Written task:
Your task is to copy every line of the records below that contains "спешит".

· · ·

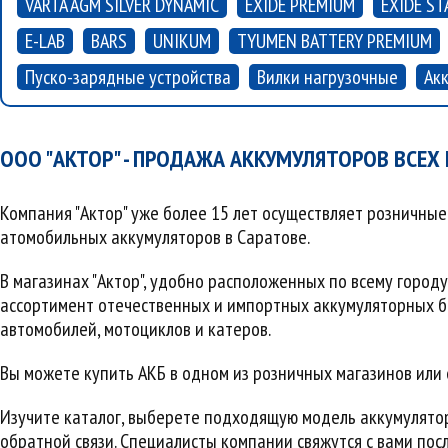
VARTA AGM SILVER DYNAMIC
EXIDE PREMIUM
EXIDE ST
E-LAB
BARS
UNIKUM
TYUMEN BATTERY PREMIUM
Пуско-зарядные устройства
Вилки нагрузочные
Ак
ООО "АКТОР" - ПРОДАЖА АККУМУЛЯТОРОВ ВСЕХ
Компания "Актор" уже более 15 лет осуществляет розничны
атомобильных аккумуляторов в Саратове.
В магазинах "Актор", удобно расположенных по всему город
ассортимент отечественных и импортных аккумуляторных б
автомобилей, мотоциклов и катеров.
Вы можете купить АКБ в одном из розничных магазинов или 
Изучите каталог, выберете подходящую модель аккумулято
обратной связи. Специалисты компании свяжутся с вами посл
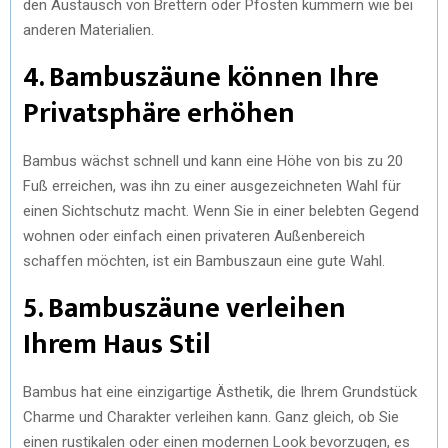
den Austausch von Brettern oder Pfosten kümmern wie bei
anderen Materialien.
4. Bambuszäune können Ihre
Privatsphäre erhöhen
Bambus wächst schnell und kann eine Höhe von bis zu 20
Fuß erreichen, was ihn zu einer ausgezeichneten Wahl für
einen Sichtschutz macht. Wenn Sie in einer belebten Gegend
wohnen oder einfach einen privateren Außenbereich
schaffen möchten, ist ein Bambuszaun eine gute Wahl.
5. Bambuszäune verleihen
Ihrem Haus Stil
Bambus hat eine einzigartige Ästhetik, die Ihrem Grundstück
Charme und Charakter verleihen kann. Ganz gleich, ob Sie
einen rustikalen oder einen modernen Look bevorzugen, es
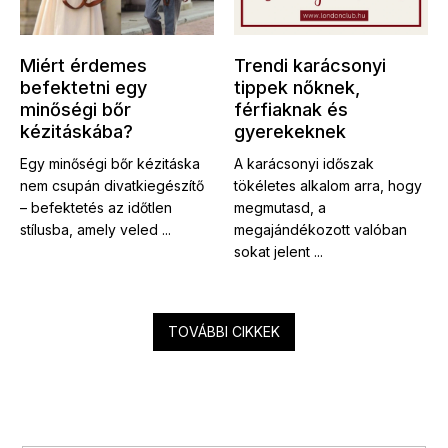
Miért érdemes
Trendi karácsonyi
befektetni egy
tippek nőknek,
minőségi bőr
férfiaknak és
kézitáskába?
gyerekeknek
Egy minőségi bőr kézitáska
A karácsonyi időszak
nem csupán divatkiegészítő
tökéletes alkalom arra, hogy
– befektetés az időtlen
megmutasd, a
stílusba, amely veled ...
megajándékozott valóban
sokat jelent ...
TOVÁBBI CIKKEK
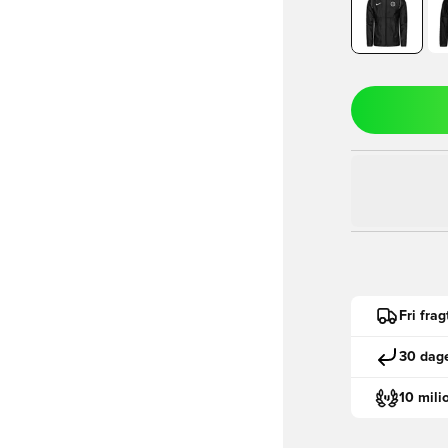
Fri fra
30 dage
10 mili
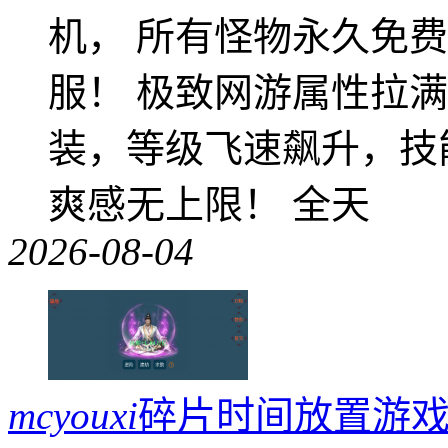
机， 所有怪物永久免
服！ 极致网游属性拉
装，等级飞速飙升，技
爽感无上限！ 全天
2026-08-04
mcyouxi
碎片时间放置游戏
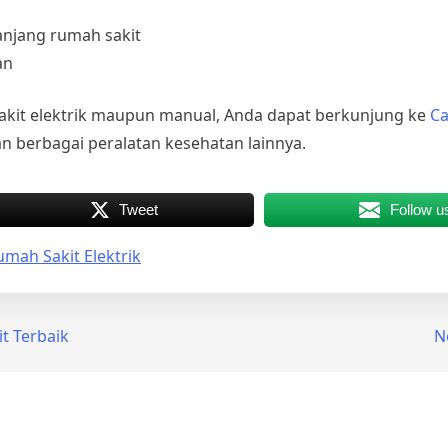
anjang rumah sakit
an
kit elektrik
maupun manual, Anda dapat berkunjung ke
Ca
n berbagai peralatan kesehatan lainnya.
Tweet
Follow u
mah Sakit Elektrik
t Terbaik
N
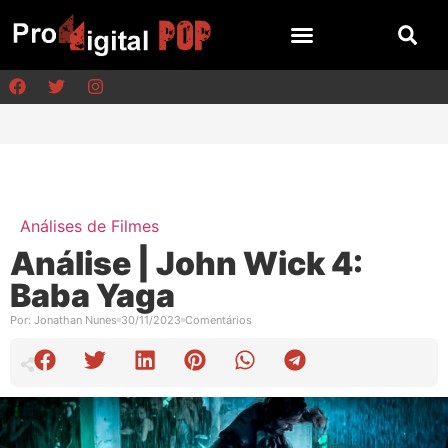
Análises de Filmes
Análise | John Wick 4:
Baba Yaga
Por:
Jonathan Nunes
30/11/2023
Comentários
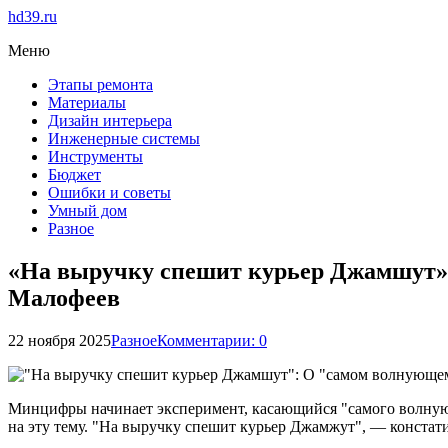
hd39.ru
Меню
Этапы ремонта
Материалы
Дизайн интерьера
Инженерные системы
Инструменты
Бюджет
Ошибки и советы
Умный дом
Разное
«На выручку спешит курьер Джамшут»:
Малофеев
22 ноября 2025
Разное
Комментарии: 0
Минцифры начинает эксперимент, касающийся "самого волнующе
на эту тему. "На выручку спешит курьер Джамжут", — констати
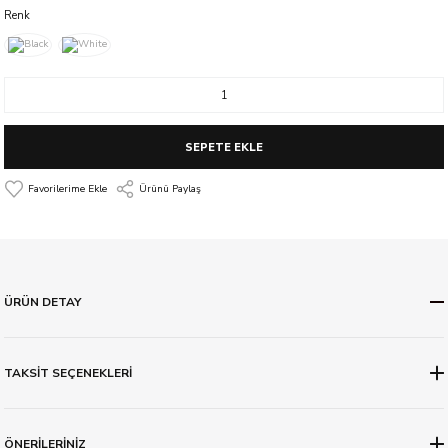
Renk
SEPETE EKLE
Ürünü Paylaş
ÜRÜN DETAY
TAKSİT SEÇENEKLERİ
ÖNERİLERİNİZ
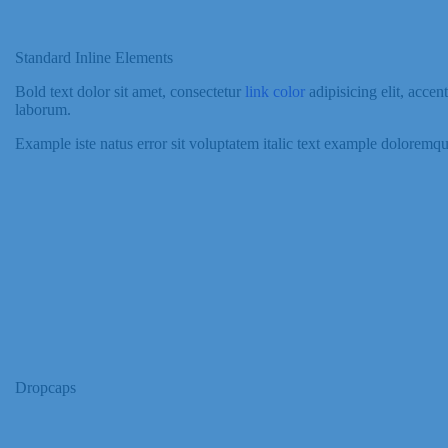
Standard Inline Elements
Bold text
dolor sit amet, consectetur
link color
adipisicing elit, acce
laborum.
Example
iste natus error sit voluptatem italic text example dolorem
Dropcaps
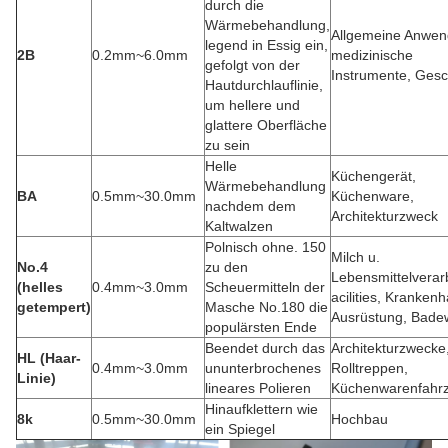
durch die
Wärmebehandlung,
Allgemeine Anwen
legend in Essig ein,
2B
0.2mm~6.0mm
medizinische
gefolgt von der
Instrumente, Gesc
Hautdurchlauflinie,
um hellere und
glattere Oberfläche
zu sein
Helle
Küchengerät,
Wärmebehandlung
BA
0.5mm~30.0mm
Küchenware,
nachdem dem
Architekturzweck
Kaltwalzen
Polnisch ohne. 150
Milch u.
No.4
zu den
Lebensmittelverar
(helles
0.4mm~3.0mm
Scheuermitteln der
acilities, Kranken
getempert)
Masche No.180 die
Ausrüstung, Bad
populärsten Ende
Beendet durch das
Architekturzwecke
HL (Haar-
0.4mm~3.0mm
ununterbrochenes
Rolltreppen,
Linie)
lineares Polieren
Küchenwarenfahr
Hinaufklettern wie
8k
0.5mm~30.0mm
Hochbau
ein Spiegel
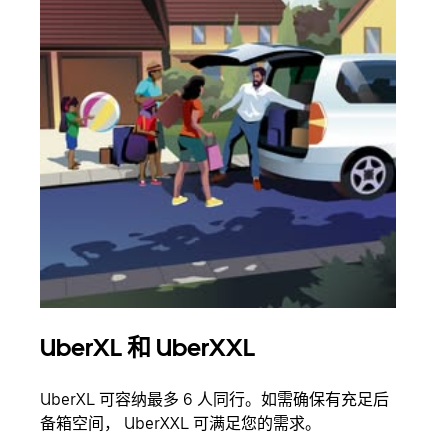
UberXL 和 UberXXL
拼
UberXL 可容纳最多 6 人同行。如需确保有充足后
当您
备箱空间， UberXXL 可满足您的需求。
加自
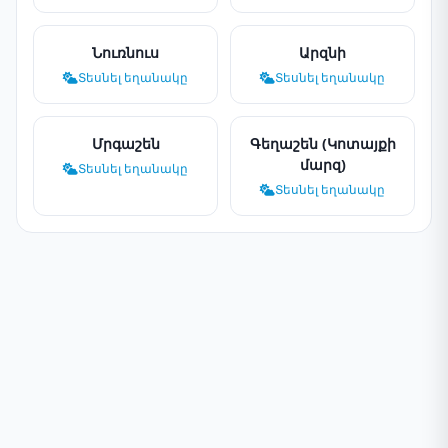
Նուռնուս
Արզնի
Տեսնել եղանակը
Տեսնել եղանակը
Մրգաշեն
Գեղաշեն (Կոտայքի
մարզ)
Տեսնել եղանակը
Տեսնել եղանակը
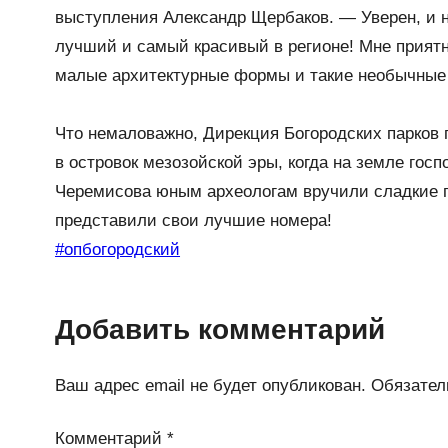
выступления Александр Щербаков. — Уверен, и на
лучший и самый красивый в регионе! Мне приятн
малые архитектурные формы и такие необычные
Что немаловажно, Дирекция Богородских парков 
в островок мезозойской эры, когда на земле гос
Черемисова юным археологам вручили сладкие по
представили свои лучшие номера!
#опбогородский
Добавить комментарий
Ваш адрес email не будет опубликован.
Обязател
Комментарий
*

· · ·

Task result:
«На выручку спешит курьер Джамшут»:
на эту тему. "На выручку спешит курьер Джамжут", — констати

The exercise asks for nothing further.